TASK STATEMENT => Going down the data below, set down exactly the line with "Timeliness (in accordance" and each line after it through the line with "Employees are expected"; no other lines.

"""

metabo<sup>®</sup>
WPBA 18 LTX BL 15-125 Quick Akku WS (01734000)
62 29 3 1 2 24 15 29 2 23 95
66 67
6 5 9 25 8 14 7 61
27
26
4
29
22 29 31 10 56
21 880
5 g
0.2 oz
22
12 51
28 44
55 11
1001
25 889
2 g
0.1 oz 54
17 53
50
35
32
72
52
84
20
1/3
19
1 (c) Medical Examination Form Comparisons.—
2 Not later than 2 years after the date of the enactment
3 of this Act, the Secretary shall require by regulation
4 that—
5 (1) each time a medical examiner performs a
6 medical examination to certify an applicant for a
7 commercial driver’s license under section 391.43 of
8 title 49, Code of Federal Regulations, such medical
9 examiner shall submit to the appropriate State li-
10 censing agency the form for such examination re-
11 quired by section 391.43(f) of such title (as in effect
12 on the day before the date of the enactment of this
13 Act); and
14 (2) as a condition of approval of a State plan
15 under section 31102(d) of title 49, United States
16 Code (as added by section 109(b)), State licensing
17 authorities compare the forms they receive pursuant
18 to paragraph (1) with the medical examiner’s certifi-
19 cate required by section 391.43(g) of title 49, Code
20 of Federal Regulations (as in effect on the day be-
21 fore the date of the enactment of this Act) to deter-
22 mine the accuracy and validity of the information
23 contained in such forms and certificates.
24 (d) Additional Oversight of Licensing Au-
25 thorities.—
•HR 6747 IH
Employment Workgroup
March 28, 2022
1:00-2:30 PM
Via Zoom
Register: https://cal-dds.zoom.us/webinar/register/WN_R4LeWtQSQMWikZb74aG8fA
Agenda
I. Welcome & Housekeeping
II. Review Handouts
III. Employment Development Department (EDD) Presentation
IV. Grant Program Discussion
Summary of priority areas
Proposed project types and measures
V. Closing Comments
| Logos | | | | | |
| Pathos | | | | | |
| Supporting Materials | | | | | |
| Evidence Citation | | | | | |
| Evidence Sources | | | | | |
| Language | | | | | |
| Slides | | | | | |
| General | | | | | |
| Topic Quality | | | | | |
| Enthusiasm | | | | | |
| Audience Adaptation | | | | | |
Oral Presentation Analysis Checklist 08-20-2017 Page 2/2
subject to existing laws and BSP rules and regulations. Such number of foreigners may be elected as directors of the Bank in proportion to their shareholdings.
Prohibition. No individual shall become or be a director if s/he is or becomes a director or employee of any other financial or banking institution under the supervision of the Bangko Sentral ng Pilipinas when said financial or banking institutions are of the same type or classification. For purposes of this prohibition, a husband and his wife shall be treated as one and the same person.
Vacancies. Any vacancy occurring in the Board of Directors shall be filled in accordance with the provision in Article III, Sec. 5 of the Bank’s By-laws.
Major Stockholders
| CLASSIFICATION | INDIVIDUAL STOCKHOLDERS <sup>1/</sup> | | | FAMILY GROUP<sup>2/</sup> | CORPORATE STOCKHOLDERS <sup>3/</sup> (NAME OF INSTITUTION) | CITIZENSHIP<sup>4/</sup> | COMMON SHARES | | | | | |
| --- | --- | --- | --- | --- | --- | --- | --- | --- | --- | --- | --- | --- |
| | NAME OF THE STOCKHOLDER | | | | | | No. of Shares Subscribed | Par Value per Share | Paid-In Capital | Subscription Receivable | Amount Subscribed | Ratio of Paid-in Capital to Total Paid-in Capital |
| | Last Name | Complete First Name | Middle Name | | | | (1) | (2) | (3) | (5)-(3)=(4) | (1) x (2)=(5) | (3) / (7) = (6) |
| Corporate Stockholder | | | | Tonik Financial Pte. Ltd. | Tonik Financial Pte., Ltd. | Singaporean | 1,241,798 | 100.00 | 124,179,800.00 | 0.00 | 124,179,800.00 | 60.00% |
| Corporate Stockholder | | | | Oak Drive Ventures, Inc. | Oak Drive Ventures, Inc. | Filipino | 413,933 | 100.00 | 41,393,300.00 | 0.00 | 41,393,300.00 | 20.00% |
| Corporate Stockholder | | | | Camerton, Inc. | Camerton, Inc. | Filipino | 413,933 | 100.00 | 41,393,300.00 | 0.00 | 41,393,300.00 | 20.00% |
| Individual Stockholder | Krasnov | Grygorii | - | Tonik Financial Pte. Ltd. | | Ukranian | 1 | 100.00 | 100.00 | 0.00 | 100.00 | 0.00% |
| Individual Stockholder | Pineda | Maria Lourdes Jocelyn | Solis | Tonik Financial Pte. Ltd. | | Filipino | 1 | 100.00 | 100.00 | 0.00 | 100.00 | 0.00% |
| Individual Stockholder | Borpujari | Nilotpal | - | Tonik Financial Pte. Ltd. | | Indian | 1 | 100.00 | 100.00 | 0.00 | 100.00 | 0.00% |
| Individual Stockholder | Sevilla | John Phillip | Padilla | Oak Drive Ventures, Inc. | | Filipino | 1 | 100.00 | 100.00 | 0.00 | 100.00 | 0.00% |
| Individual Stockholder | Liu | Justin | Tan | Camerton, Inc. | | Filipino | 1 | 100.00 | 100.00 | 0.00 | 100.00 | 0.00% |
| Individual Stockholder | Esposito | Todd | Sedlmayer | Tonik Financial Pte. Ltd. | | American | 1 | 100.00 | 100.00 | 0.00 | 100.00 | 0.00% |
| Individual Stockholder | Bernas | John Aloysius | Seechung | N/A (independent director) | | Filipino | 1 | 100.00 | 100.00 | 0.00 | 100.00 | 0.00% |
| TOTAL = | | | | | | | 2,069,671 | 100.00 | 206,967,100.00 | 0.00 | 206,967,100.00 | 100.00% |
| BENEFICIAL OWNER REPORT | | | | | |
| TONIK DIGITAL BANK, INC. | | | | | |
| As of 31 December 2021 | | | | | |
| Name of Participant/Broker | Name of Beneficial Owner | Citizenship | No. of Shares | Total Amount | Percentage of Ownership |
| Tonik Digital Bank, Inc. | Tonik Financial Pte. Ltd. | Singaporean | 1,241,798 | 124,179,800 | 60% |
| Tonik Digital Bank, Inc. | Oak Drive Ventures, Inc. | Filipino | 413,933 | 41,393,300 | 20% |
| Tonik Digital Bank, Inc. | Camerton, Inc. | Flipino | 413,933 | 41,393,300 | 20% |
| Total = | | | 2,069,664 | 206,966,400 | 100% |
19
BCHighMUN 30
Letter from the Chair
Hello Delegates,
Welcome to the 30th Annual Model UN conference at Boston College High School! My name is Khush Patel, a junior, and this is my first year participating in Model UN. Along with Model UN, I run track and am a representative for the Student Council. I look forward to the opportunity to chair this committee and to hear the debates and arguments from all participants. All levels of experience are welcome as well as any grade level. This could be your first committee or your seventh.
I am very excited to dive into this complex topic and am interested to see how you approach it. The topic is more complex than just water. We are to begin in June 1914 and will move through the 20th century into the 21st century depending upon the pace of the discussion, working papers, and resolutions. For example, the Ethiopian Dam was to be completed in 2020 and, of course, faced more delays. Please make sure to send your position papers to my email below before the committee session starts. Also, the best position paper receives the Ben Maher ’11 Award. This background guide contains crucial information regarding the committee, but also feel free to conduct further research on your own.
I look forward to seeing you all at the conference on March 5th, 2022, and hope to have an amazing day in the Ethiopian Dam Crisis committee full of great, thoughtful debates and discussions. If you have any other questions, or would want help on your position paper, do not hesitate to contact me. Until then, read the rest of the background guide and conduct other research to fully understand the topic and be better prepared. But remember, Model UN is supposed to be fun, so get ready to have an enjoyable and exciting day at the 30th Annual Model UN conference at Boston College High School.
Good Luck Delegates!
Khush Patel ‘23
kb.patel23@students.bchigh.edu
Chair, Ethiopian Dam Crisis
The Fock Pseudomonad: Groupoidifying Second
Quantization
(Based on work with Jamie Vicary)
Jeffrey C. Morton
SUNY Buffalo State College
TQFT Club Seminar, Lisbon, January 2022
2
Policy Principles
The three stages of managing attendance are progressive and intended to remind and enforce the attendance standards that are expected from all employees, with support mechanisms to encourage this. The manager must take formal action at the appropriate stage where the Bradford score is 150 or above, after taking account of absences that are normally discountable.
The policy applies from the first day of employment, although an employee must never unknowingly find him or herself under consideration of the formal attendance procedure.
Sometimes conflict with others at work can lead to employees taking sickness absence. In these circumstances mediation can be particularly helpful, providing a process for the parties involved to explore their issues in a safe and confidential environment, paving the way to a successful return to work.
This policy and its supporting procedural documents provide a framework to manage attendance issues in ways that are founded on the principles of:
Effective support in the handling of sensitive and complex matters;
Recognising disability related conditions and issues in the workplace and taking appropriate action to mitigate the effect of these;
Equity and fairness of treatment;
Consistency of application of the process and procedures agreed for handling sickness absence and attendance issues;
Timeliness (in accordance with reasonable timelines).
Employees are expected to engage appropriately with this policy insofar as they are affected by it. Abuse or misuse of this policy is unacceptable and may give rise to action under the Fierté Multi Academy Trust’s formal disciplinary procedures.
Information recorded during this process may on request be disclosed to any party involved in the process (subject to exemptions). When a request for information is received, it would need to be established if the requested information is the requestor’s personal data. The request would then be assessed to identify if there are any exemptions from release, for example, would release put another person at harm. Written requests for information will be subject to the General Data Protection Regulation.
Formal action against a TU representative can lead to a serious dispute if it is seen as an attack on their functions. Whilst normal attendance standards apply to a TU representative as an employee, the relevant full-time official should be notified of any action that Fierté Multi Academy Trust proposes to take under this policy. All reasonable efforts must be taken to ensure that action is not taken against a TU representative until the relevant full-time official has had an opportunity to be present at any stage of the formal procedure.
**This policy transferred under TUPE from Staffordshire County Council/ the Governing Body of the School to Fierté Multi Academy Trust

"""

RESULT OF THIS EXERCISE =>
Timeliness (in accordance with reasonable timelines).
Employees are expected to engage appropriately with this policy insofar as they are affected by it. Abuse or misuse of this policy is unacceptable and may give rise to action under the Fierté Multi Academy Trust’s formal disciplinary procedures.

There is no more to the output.